Source extract
### Time Series Analysis with the Airline Passengers Dataset

In [None]:

import pandas as pd
from statsmodels.tsa.arima.model import ARIMA
from sklearn.metrics import mean_squared_error

# Load the airline passengers dataset
url = 'https://raw.githubusercontent.com/jbrownlee/Datasets/master/airline-passengers.csv'
df = pd.read_csv(url, parse_dates=['Month'], index_col='Month')

# Display the dataset
df.head()


### Visualization of the Time Series Data

In [None]:

import plotly.express as px

# Plot the time series data
fig = px.line(df, x=df.index, y='Passengers', title='Monthly Airline Passengers (1949-1960)')
fig.show()


### Linear Regression for Time Series Forecasting

In [None]:

from sklearn.linear_model import LinearRegression
import numpy as np

# Prepare data for linear regression
X = np.array(range(len(df))).reshape(-1, 1)
y = df['Passengers'].values

# Train-test split
train_size = int(0.8 * len(X))
X_train, X_test = X[:train_size], X[train_size:]
y_train, y_test = y[:train_size], y[train_size:]

# Train a linear regression model
lr = LinearRegression().fit(X_train, y_train)

# Predict on test set
y_pred = lr.predict(X_test)

# Evaluate the model
mse = mean_squared_error(y_test, y_pred)
mse


### Time Series Forecasting with ARIMA

In [None]:

# Fit an ARIMA model
model = ARIMA(df, order=(5,1,0))
model_fit = model.fit(disp=0)

# Forecast
forecast = model_fit.forecast(steps=12)[0]
forecast


### Feature Engineering for Time Series

In [None]:

# Creating lag features
df['lag1'] = df['Passengers'].shift(1)
df['lag2'] = df['Passengers'].shift(2)
df['lag3'] = df['Passengers'].shift(3)

# Dropping NA values created due to lags
df = df.dropna()

# Splitting data into training and test sets
train_size = int(0.8 * len(df))

What the exercise asks
Repeat the stretch of the airline passengers notebook from "### Time Series Analysis" through "pd.read_csv(url, parse_dates=['Month'], index_col='Month')".

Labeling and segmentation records
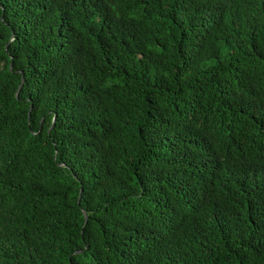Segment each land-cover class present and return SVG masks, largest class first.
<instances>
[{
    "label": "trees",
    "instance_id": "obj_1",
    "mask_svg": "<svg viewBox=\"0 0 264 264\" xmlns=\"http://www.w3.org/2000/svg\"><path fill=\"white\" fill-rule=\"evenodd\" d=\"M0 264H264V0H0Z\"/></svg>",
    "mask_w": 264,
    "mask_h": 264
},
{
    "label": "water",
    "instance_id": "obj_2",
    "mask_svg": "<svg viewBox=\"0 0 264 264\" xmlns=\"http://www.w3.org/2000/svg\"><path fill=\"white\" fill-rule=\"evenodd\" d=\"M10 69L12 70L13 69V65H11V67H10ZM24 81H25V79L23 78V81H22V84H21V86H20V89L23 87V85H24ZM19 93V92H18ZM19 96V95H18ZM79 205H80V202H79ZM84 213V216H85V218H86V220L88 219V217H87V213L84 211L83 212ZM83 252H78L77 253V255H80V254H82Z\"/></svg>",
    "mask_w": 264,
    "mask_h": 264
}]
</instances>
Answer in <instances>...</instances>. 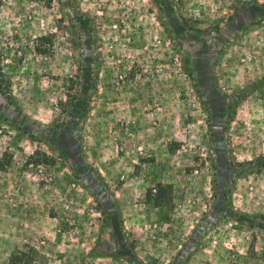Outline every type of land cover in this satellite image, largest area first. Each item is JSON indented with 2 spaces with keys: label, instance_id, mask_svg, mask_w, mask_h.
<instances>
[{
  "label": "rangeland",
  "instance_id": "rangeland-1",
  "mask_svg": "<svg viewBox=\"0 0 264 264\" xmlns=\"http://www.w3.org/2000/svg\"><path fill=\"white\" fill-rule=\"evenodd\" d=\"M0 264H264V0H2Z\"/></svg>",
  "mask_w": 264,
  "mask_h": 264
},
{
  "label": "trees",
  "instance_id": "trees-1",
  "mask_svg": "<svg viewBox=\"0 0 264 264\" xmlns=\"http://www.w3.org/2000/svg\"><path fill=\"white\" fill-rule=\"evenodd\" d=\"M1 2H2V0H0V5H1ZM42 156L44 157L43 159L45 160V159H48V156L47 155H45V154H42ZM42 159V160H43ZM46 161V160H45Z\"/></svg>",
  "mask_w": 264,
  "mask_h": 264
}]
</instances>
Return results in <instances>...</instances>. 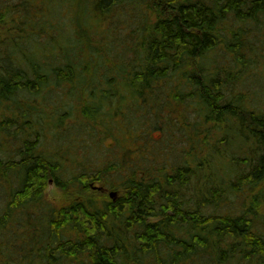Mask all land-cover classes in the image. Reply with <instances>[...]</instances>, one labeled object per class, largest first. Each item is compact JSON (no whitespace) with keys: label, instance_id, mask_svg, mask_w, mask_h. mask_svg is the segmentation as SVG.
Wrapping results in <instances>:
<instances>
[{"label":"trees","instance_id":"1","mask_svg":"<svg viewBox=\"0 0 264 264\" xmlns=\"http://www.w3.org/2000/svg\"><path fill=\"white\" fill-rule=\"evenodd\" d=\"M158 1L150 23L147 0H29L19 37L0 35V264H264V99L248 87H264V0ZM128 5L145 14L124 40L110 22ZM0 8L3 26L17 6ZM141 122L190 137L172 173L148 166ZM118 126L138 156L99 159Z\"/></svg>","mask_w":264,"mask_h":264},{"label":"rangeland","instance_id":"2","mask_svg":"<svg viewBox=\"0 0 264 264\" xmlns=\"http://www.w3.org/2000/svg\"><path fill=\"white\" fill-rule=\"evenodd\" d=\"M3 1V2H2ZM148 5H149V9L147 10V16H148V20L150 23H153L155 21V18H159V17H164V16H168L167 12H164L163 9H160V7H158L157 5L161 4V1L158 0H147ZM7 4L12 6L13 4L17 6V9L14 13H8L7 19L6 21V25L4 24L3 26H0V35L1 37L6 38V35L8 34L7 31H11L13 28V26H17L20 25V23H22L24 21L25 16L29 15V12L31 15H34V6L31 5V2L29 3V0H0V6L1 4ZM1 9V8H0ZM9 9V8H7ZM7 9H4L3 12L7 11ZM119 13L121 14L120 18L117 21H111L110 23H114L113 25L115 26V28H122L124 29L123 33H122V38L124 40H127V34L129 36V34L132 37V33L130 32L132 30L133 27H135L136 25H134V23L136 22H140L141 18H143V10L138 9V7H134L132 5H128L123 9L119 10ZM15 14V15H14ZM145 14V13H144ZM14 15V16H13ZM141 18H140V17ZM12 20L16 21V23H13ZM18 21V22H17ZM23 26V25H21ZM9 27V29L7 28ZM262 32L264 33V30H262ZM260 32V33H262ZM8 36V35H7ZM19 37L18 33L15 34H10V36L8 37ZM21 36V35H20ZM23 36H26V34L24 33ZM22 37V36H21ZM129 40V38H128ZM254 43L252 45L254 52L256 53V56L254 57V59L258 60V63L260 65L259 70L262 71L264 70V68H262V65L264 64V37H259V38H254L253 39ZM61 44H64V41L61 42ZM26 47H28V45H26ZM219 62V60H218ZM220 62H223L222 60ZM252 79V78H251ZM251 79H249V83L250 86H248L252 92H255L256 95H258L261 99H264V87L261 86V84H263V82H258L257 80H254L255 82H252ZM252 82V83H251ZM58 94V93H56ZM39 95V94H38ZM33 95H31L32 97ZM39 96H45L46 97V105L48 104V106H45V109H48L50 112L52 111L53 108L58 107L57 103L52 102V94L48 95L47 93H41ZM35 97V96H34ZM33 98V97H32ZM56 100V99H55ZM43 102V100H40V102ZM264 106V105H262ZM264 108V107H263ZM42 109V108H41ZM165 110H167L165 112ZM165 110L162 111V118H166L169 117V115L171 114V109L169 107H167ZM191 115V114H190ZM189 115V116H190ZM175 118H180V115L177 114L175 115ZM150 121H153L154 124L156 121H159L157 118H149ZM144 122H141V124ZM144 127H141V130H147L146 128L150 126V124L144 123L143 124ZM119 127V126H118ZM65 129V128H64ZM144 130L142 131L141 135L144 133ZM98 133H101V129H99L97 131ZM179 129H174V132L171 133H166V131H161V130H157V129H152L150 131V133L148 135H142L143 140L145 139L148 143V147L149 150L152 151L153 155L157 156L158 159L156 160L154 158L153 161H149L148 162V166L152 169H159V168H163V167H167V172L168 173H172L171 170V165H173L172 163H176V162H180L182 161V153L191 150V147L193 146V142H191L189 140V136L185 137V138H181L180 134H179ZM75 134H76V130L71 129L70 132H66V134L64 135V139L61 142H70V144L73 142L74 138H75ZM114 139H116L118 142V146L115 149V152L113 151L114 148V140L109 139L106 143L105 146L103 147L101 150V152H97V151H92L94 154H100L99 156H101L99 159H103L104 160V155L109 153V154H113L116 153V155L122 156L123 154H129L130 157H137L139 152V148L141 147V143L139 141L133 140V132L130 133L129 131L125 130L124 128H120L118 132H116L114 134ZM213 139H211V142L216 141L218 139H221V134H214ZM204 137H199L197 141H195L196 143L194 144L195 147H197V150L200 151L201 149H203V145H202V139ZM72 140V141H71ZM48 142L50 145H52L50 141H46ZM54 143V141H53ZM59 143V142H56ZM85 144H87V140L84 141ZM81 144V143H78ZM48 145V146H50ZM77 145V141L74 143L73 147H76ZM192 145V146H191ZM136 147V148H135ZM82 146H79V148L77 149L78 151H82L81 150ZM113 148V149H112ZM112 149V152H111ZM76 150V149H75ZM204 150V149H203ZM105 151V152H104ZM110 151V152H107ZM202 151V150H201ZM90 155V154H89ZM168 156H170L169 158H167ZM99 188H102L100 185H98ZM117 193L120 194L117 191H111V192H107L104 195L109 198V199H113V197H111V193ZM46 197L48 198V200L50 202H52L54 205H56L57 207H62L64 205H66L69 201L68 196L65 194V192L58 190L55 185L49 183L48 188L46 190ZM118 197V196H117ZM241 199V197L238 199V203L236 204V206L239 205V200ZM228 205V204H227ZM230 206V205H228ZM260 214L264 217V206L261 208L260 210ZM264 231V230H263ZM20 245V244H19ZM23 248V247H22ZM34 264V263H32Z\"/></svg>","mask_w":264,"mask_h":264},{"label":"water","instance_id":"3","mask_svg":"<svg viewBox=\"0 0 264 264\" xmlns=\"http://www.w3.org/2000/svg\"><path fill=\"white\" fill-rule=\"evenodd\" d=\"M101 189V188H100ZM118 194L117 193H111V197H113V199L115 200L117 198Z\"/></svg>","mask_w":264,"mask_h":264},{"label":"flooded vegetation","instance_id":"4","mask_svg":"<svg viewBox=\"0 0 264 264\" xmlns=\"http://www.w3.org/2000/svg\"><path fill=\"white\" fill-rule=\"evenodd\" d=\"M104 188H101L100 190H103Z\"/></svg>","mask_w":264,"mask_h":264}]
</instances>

The completed task
### Time Series Analysis with the Airline Passengers Dataset

In [None]:

import pandas as pd
from statsmodels.tsa.arima.model import ARIMA
from sklearn.metrics import mean_squared_error

# Load the airline passengers dataset
url = 'https://raw.githubusercontent.com/jbrownlee/Datasets/master/airline-passengers.csv'
df = pd.read_csv(url, parse_dates=['Month'], index_col='Month')